__What the exercise asks__:
Would you retype exactly the lines from the one containing "Reply in this" through the last line of the records below, and nothing else?

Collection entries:
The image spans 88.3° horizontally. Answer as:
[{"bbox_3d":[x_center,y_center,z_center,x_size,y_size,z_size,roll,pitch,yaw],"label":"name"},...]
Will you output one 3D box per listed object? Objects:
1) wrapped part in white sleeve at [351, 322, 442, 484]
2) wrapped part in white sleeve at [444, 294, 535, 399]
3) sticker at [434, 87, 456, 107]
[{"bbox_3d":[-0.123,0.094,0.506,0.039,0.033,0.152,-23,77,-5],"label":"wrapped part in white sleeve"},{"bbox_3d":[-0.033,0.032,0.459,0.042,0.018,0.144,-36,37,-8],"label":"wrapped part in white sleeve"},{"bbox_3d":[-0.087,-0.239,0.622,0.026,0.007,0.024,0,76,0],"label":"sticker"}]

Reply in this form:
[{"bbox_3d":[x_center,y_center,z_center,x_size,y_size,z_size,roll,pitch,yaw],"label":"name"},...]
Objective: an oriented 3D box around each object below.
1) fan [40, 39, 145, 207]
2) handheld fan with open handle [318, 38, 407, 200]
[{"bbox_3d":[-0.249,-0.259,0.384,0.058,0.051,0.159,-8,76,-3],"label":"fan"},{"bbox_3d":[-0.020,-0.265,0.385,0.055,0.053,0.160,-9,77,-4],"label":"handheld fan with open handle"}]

__Exercise result__:
Reply in this form:
[{"bbox_3d":[x_center,y_center,z_center,x_size,y_size,z_size,roll,pitch,yaw],"label":"name"},...]
Objective: an oriented 3D box around each object below.
1) fan [40, 39, 145, 207]
2) handheld fan with open handle [318, 38, 407, 200]
[{"bbox_3d":[-0.249,-0.259,0.384,0.058,0.051,0.159,-8,76,-3],"label":"fan"},{"bbox_3d":[-0.020,-0.265,0.385,0.055,0.053,0.160,-9,77,-4],"label":"handheld fan with open handle"}]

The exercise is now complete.